Necesito decirlo. Cuando lo vi la primera vez y no me refiero a la primera vez que hablamos, me refiero a la primera vez que lo vi en la estación del autobús, un día que hacia mucho frió, me miro con sus grandes y profundos ojos cafés, ¿saben que pensé? Pensé: Necesito conocerlo. Pero jamás me esforcé en averiguar de él.

Eso fue en Enero, después lo veía seguido inclusive le conté a mi mamá sobre él, le dije que se me hacia interesante y que ni siquiera había hablado con él, mi mamá dijo que era una ridícula. 

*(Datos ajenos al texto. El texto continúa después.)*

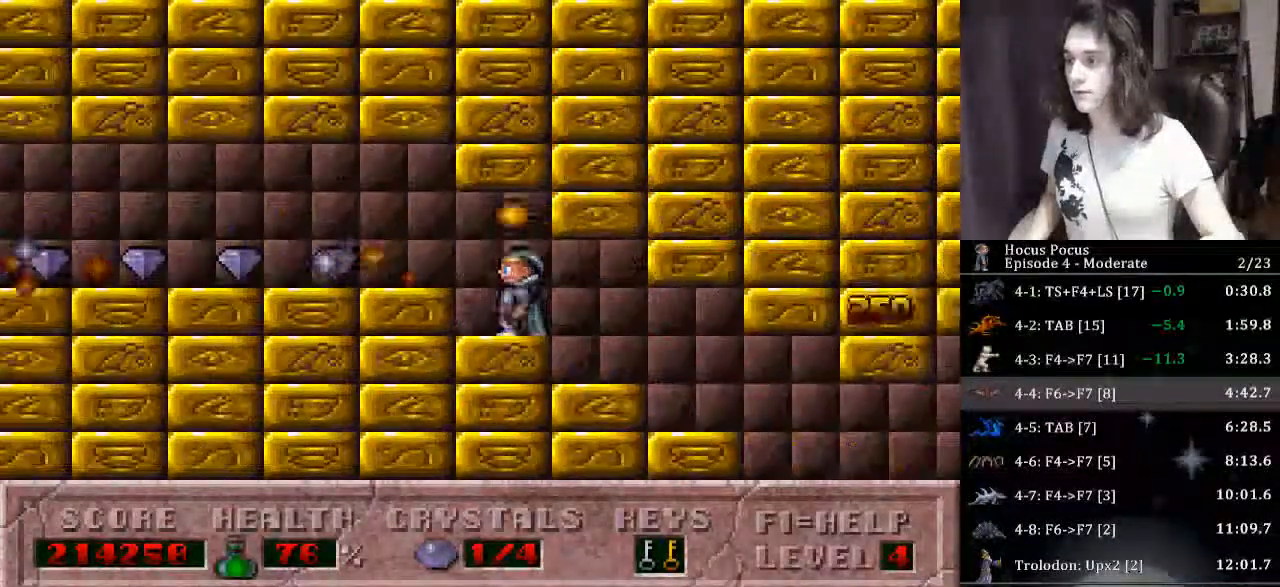
{"keys": ["alt"], "events": [[500, "alt", "down"]]}
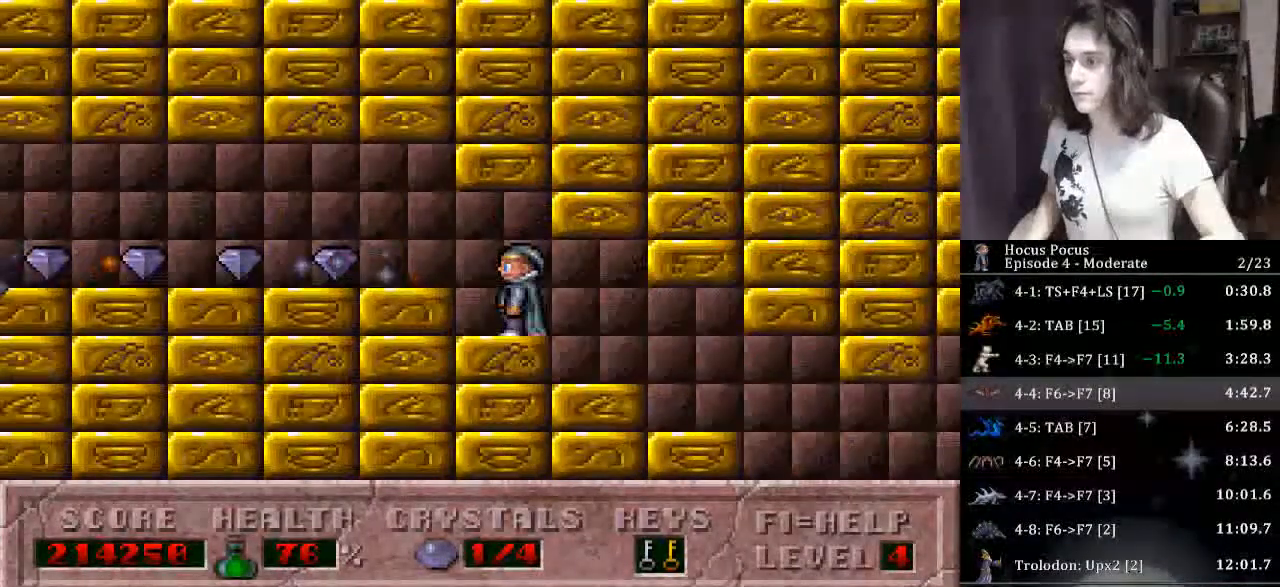
{"keys": ["left"], "events": [[100, "alt", "up"], [100, "left", "down"]]}
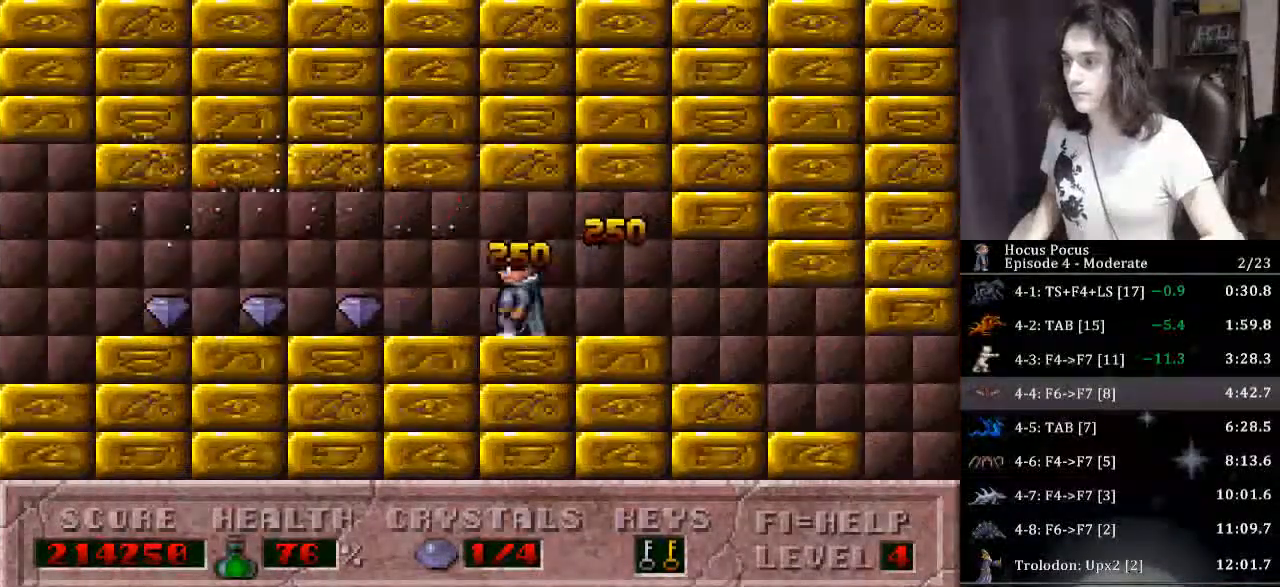
{"keys": ["left"], "events": []}
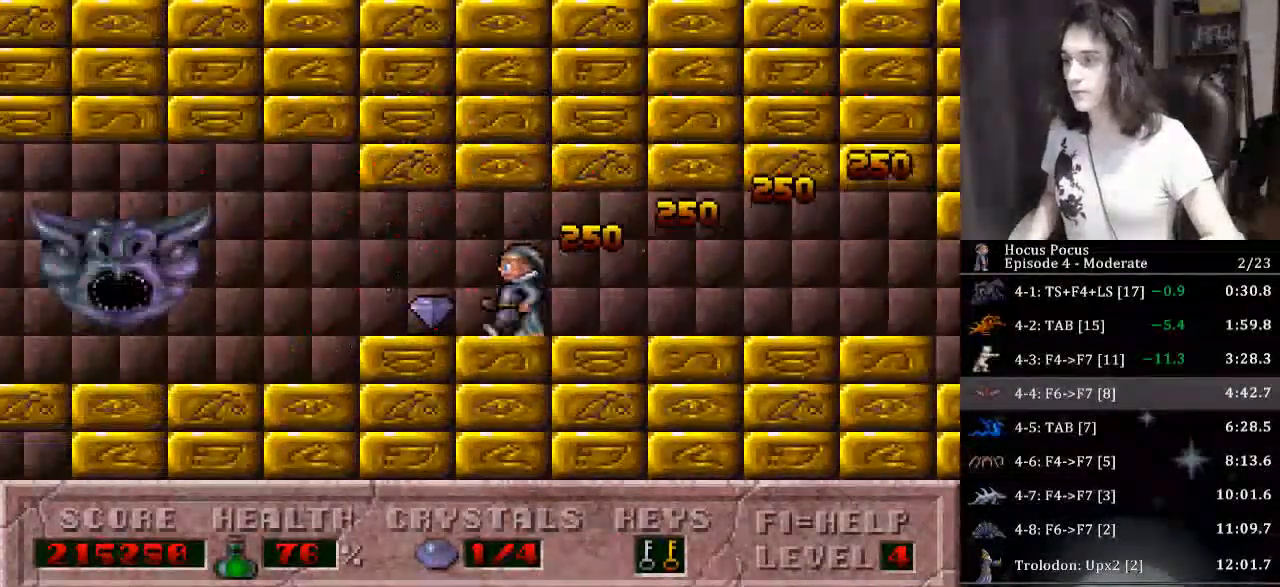
{"keys": ["left"], "events": []}
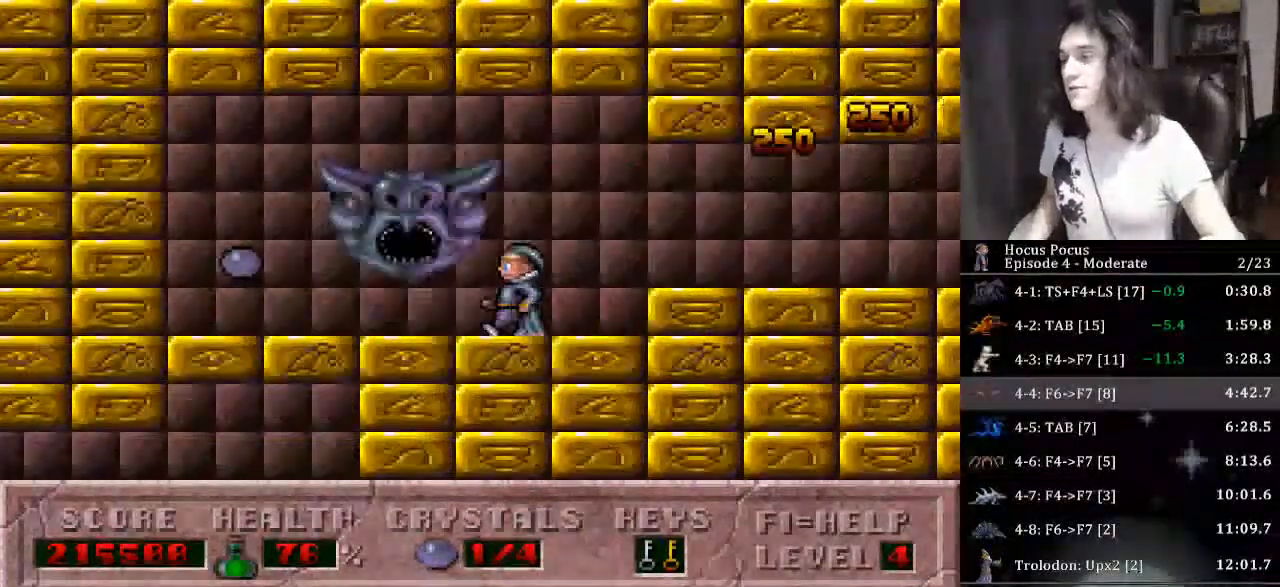
{"keys": ["right"], "events": [[400, "right", "down"], [433, "left", "up"]]}
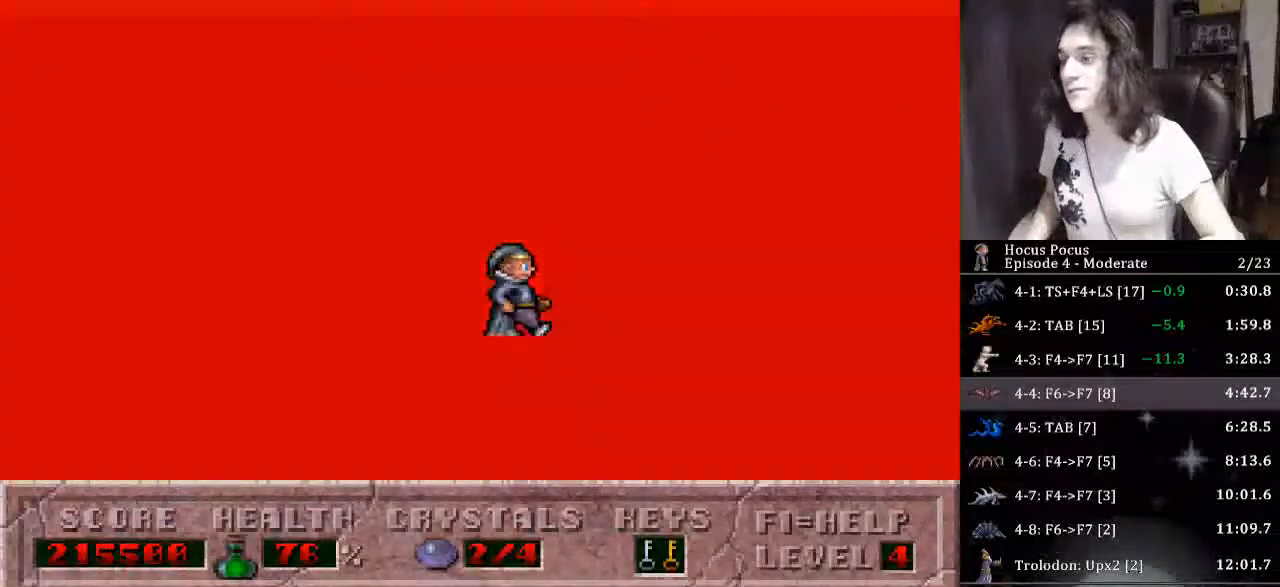
{"keys": ["right"], "events": []}
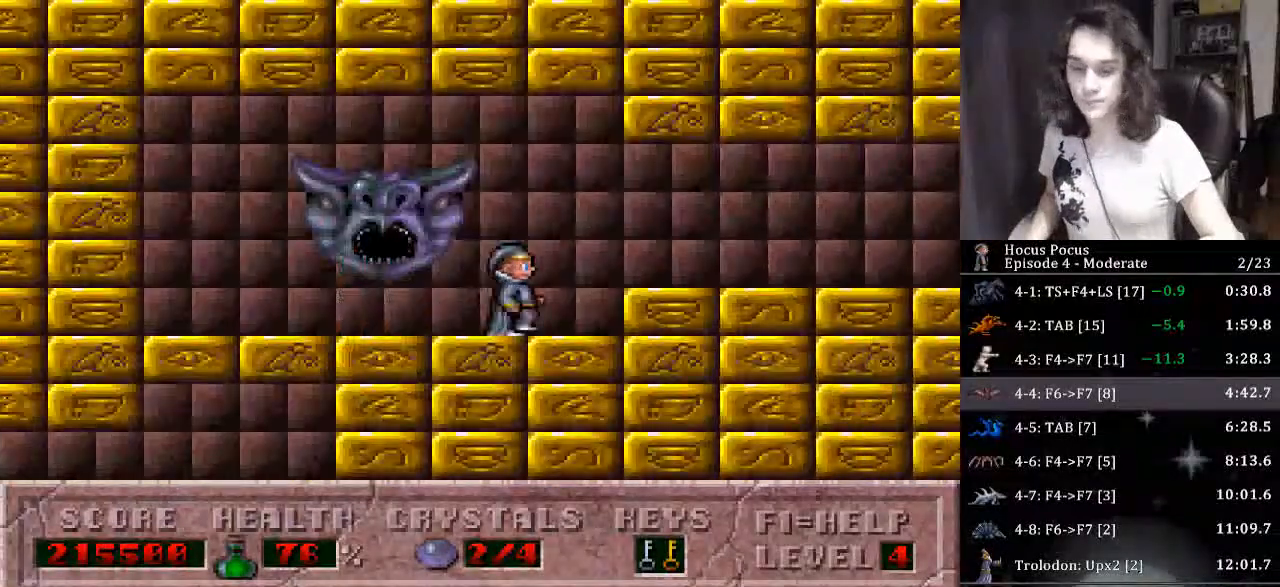
{"keys": ["ctrl", "right"], "events": [[400, "ctrl", "down"]]}
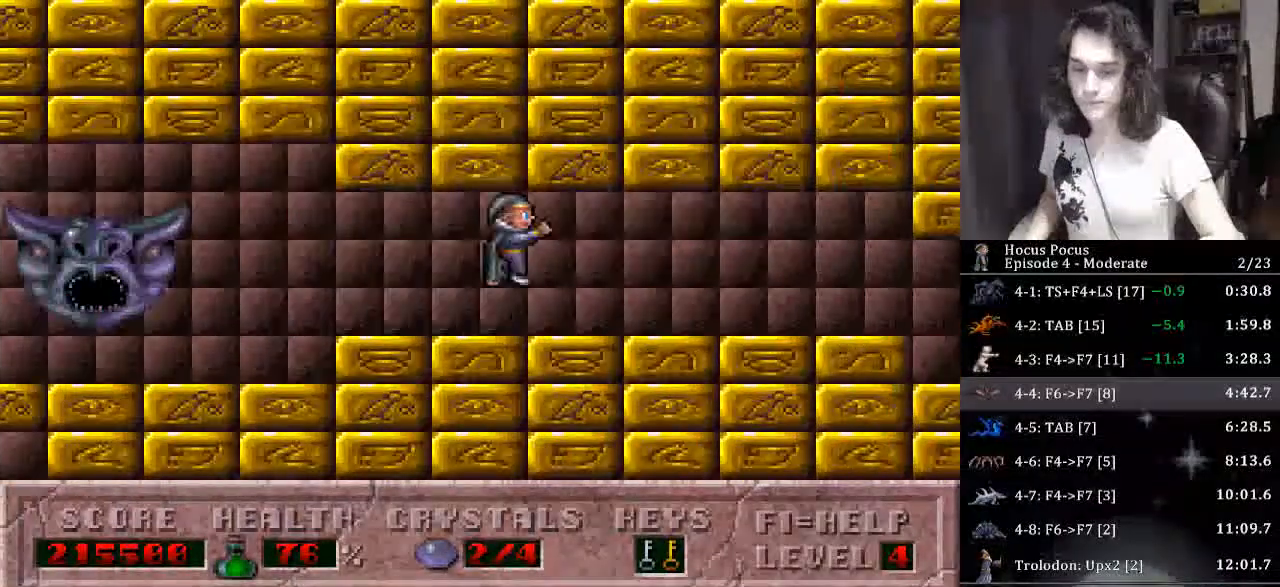
{"keys": ["right"], "events": [[133, "ctrl", "up"]]}
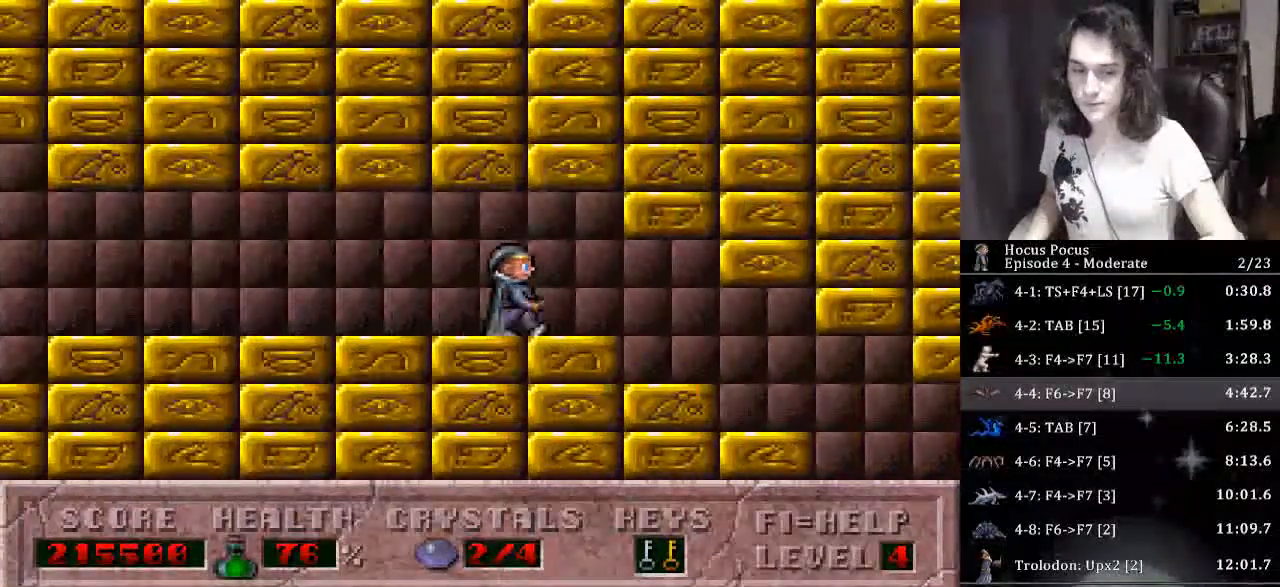
{"keys": ["right"], "events": []}
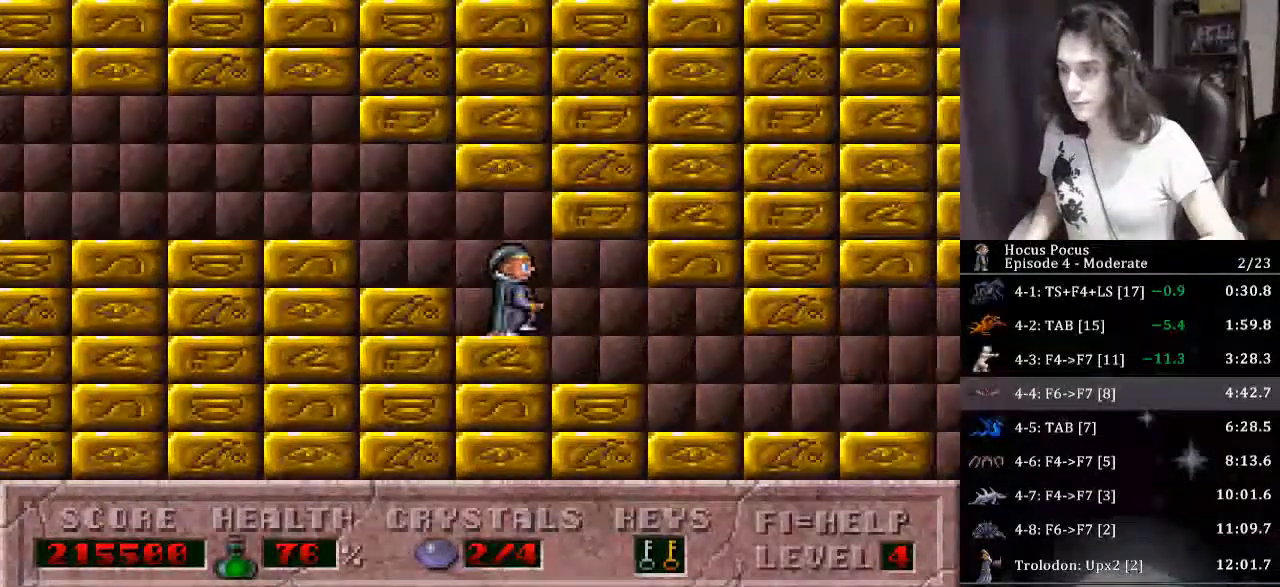
{"keys": ["right"], "events": []}
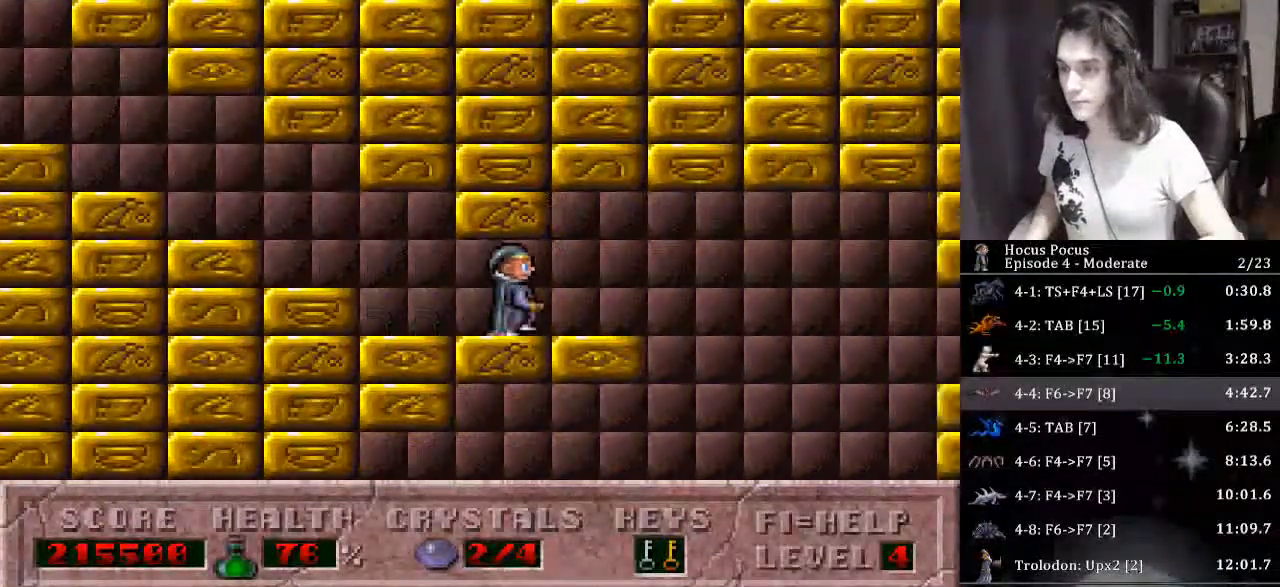
{"keys": ["right"], "events": []}
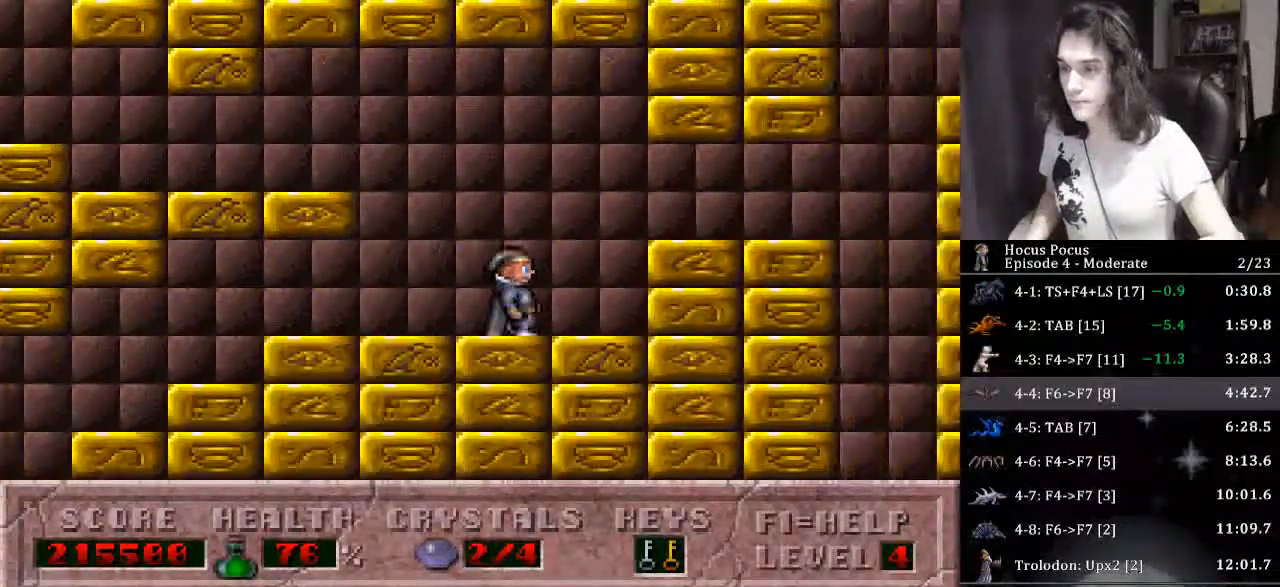
{"keys": ["right"], "events": [[100, "ctrl", "down"], [400, "ctrl", "up"]]}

El día que por primera vez hable con él, se me hizo tarde para tomar el autobús y a él también, compre dulces para mis amigos, era 14 de Febrero a las 7:40 cuando vi que el venía aún más atrás que yo, le dije al chófer del autobús que esperara un par de minutos que había visto a un chico una cuadra antes. A las 11:00 estoy bastante segura que fue a esa hora, lo vi saliendo de mi examen, por primera vez hablamos, dijo algo gracioso y mis amigos les causo gracia su comentario.

La siguiente vez que hablamos fue un Martes 25 de Febrero [como es posible que recuerde este tipo de cosas y no recuerde cosas importantes (o tal vez esto era importante)] estaba sentada en el bus y él dijo “Hola, hoy no traes dulces” claro que traía, siempre traigo mentas, chicles o paletas en mi mochila, no me gusta el mal aliento; y se puso hablar conmigo, no le di importancia esa vez, pero hablamos de tantas cosas que me pareció como un libro abierto; han pasado las semanas y ahora que lo conozco cada vez más y más, me es imposible pensar en cosas sin tener que contárselo, siempre se anexa a mis planes, no importa que tan tontos sean.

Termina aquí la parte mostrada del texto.